## Task description
Whichever lines of the entries hold the word "Implement" should be identified and copied.

## Task input
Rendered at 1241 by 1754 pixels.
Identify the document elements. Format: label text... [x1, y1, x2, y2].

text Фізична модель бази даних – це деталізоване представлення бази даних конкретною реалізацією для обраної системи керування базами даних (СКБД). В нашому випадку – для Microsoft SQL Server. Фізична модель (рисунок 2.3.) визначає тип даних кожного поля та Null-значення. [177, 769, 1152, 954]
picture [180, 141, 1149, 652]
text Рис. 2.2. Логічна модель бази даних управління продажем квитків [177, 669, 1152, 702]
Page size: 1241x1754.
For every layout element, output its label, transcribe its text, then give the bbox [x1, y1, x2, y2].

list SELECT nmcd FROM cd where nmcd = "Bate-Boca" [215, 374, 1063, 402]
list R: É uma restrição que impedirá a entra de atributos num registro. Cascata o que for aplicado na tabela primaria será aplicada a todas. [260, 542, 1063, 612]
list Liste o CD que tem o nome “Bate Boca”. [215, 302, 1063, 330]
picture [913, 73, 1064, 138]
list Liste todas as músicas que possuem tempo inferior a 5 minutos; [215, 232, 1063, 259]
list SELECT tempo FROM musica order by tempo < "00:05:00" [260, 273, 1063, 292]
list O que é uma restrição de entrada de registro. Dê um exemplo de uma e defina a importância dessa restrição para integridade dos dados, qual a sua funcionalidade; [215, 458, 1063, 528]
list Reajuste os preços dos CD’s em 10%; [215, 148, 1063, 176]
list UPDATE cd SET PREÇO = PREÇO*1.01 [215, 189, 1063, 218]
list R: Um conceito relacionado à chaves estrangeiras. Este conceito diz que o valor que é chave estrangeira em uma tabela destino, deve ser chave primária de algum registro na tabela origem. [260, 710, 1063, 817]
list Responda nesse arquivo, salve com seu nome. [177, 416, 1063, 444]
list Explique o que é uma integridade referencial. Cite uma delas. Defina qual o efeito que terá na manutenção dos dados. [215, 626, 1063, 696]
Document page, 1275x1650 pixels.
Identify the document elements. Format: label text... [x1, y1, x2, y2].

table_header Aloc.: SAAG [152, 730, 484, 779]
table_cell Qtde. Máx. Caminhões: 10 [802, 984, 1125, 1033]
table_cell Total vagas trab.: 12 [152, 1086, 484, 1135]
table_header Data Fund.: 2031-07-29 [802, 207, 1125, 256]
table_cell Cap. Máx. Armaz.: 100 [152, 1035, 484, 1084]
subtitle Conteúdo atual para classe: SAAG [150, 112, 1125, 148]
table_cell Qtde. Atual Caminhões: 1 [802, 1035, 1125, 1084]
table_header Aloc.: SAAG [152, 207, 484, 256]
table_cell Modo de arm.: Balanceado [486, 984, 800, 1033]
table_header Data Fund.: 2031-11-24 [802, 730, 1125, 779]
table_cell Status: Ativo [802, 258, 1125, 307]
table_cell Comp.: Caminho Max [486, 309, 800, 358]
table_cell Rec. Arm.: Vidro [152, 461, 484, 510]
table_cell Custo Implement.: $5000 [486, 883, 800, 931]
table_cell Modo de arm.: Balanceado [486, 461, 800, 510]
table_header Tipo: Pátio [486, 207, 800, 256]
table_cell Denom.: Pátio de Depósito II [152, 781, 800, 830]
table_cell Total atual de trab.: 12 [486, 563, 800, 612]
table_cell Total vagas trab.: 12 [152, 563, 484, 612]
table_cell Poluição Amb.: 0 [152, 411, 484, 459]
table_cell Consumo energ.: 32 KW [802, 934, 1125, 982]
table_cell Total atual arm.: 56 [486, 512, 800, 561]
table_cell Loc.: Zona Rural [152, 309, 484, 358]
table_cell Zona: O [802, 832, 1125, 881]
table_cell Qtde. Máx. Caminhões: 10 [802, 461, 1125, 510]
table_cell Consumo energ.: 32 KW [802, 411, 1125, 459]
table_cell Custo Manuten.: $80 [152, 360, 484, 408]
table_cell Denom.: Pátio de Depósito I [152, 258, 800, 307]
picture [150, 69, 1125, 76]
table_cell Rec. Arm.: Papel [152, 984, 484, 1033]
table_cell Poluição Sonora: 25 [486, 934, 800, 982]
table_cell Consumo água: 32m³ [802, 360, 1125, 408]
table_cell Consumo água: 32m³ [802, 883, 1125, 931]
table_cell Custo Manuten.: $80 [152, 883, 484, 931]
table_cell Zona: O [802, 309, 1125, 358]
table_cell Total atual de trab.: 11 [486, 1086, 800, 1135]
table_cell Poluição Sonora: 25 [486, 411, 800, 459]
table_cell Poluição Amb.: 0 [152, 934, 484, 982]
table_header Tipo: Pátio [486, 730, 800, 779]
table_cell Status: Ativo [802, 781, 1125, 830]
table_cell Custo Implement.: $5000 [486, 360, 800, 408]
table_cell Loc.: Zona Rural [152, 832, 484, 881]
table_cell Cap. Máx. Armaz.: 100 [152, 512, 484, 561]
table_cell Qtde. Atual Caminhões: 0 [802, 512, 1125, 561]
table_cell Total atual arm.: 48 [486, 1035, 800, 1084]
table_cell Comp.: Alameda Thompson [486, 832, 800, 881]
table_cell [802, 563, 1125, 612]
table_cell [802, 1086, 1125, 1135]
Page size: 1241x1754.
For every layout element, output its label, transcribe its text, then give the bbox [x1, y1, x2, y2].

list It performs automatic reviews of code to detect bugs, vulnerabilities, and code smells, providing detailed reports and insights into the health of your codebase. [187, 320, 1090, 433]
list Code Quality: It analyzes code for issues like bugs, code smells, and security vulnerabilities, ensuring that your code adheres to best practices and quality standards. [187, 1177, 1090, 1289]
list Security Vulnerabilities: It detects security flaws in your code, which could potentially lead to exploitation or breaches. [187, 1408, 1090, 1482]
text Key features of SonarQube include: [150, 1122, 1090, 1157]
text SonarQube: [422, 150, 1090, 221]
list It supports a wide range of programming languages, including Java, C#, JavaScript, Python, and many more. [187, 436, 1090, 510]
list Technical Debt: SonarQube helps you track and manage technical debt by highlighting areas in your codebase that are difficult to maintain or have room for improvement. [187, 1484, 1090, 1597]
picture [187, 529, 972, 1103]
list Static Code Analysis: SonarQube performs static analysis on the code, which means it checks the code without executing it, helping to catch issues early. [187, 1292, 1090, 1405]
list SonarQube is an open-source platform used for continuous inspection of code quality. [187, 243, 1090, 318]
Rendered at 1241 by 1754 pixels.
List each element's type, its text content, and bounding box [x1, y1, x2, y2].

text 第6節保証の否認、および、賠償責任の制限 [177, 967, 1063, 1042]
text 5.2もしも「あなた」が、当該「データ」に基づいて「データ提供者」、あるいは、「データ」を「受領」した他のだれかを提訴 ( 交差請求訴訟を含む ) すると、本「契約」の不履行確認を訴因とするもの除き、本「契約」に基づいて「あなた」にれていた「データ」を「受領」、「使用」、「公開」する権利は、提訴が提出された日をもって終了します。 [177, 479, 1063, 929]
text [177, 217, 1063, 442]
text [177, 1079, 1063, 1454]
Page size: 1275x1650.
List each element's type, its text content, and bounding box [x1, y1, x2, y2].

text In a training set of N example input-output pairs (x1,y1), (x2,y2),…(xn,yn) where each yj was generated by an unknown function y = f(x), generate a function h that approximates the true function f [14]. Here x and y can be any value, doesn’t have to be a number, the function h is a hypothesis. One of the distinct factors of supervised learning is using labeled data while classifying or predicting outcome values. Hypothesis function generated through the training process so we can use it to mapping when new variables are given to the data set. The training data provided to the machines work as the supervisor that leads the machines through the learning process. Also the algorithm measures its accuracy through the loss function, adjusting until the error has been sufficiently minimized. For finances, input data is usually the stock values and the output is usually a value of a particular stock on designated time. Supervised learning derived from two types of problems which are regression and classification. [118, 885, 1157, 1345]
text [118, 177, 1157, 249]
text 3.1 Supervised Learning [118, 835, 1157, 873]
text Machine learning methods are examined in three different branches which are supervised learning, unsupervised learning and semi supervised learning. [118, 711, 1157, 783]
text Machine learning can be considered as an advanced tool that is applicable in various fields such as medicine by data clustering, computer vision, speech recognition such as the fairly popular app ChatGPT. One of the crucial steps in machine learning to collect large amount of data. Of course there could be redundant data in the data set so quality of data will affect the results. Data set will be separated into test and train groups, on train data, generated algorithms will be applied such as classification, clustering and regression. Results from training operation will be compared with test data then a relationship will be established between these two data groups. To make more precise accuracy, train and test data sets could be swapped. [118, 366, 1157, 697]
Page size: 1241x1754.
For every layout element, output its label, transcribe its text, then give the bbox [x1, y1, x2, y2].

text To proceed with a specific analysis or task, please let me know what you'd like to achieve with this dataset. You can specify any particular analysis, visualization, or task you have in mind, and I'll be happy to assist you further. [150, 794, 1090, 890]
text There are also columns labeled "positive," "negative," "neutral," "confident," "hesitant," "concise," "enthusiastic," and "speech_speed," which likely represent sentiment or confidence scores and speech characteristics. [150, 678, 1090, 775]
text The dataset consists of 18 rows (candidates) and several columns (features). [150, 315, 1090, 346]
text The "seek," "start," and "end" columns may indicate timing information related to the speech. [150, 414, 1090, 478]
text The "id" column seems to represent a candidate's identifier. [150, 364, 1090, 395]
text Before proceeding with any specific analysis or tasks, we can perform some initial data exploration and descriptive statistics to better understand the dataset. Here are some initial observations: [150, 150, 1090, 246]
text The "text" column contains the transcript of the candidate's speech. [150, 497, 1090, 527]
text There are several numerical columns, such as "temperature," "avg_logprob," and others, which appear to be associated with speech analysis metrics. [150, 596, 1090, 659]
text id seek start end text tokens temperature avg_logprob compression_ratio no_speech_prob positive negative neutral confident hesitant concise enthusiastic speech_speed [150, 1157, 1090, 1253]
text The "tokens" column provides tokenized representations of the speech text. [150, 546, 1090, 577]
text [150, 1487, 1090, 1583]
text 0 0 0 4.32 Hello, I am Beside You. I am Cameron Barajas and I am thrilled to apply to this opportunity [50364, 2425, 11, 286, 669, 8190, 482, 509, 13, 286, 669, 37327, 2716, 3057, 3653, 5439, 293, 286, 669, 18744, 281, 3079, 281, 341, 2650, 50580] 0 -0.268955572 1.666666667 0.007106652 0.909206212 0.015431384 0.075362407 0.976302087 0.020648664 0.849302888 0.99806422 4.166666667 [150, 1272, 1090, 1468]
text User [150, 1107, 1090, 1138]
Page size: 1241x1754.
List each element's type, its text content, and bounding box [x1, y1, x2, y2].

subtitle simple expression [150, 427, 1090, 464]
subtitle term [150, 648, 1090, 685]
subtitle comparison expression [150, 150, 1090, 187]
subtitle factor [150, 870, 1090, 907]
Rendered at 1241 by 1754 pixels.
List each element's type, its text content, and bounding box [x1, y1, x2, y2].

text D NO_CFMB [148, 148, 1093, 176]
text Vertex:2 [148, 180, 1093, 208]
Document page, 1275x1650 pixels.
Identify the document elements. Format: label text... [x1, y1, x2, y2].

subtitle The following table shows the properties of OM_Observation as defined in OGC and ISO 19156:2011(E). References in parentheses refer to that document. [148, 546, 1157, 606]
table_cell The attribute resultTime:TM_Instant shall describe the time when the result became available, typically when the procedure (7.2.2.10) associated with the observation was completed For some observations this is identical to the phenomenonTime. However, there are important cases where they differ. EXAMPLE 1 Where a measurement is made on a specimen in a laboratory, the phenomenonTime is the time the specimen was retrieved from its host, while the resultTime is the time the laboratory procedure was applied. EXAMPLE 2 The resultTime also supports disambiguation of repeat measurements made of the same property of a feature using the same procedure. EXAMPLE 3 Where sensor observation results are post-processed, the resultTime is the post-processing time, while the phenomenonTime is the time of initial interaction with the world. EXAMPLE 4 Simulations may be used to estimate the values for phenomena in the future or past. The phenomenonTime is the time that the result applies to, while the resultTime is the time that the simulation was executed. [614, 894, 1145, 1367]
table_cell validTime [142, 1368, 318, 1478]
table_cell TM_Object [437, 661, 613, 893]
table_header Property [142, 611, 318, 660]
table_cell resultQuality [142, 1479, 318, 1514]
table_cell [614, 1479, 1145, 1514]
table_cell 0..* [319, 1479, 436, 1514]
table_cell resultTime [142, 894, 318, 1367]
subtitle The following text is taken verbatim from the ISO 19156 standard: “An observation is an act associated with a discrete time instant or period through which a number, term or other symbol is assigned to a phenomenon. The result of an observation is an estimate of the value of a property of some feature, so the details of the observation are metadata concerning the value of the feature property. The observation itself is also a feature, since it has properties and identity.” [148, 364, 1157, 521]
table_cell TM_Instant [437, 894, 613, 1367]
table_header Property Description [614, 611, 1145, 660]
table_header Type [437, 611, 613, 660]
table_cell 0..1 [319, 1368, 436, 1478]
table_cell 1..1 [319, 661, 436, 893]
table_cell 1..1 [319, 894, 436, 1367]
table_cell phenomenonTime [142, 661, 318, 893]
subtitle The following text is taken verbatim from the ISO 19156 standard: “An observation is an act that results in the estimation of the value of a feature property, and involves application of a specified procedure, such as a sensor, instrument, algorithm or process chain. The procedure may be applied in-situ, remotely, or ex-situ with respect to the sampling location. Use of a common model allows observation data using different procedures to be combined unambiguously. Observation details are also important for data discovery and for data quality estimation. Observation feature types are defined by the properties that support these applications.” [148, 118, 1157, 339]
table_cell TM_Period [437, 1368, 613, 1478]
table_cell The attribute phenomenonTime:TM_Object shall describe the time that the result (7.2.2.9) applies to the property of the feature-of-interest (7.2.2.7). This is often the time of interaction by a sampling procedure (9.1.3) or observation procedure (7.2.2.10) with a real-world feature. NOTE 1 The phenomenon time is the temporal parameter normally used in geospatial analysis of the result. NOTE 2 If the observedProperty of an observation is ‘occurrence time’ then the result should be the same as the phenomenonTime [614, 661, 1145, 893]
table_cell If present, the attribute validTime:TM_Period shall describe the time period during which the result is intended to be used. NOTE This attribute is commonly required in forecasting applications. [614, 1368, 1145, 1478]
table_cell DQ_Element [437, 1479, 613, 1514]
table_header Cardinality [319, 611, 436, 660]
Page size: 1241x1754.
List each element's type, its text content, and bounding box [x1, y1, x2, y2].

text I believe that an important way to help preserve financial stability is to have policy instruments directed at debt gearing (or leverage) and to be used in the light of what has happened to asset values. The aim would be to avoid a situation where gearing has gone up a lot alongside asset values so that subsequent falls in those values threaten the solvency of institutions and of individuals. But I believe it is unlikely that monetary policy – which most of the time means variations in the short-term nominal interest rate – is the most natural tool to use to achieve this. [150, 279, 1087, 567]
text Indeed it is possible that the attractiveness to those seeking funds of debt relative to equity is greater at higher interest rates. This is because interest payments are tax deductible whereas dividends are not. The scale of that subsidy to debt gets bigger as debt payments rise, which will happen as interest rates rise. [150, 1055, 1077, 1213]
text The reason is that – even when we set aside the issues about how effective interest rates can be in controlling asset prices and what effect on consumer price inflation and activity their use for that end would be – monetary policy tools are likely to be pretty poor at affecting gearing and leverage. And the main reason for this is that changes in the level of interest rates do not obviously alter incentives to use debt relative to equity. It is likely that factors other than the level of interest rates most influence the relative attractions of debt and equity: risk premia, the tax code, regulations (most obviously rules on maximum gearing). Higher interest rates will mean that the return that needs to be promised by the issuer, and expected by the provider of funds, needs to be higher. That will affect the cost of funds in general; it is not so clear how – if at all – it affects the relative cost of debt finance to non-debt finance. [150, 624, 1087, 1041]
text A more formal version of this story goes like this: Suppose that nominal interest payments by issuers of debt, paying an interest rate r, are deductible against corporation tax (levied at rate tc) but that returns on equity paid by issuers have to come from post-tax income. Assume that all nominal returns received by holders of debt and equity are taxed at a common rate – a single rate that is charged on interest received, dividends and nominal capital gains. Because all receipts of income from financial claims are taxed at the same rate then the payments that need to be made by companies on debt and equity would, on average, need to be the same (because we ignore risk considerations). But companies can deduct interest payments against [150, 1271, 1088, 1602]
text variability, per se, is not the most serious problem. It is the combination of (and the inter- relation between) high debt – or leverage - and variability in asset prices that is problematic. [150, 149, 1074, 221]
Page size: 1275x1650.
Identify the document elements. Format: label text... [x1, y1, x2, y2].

## Your response
table_cell Custo Implement.: $5000 [486, 883, 800, 931]
table_cell Custo Implement.: $5000 [486, 360, 800, 408]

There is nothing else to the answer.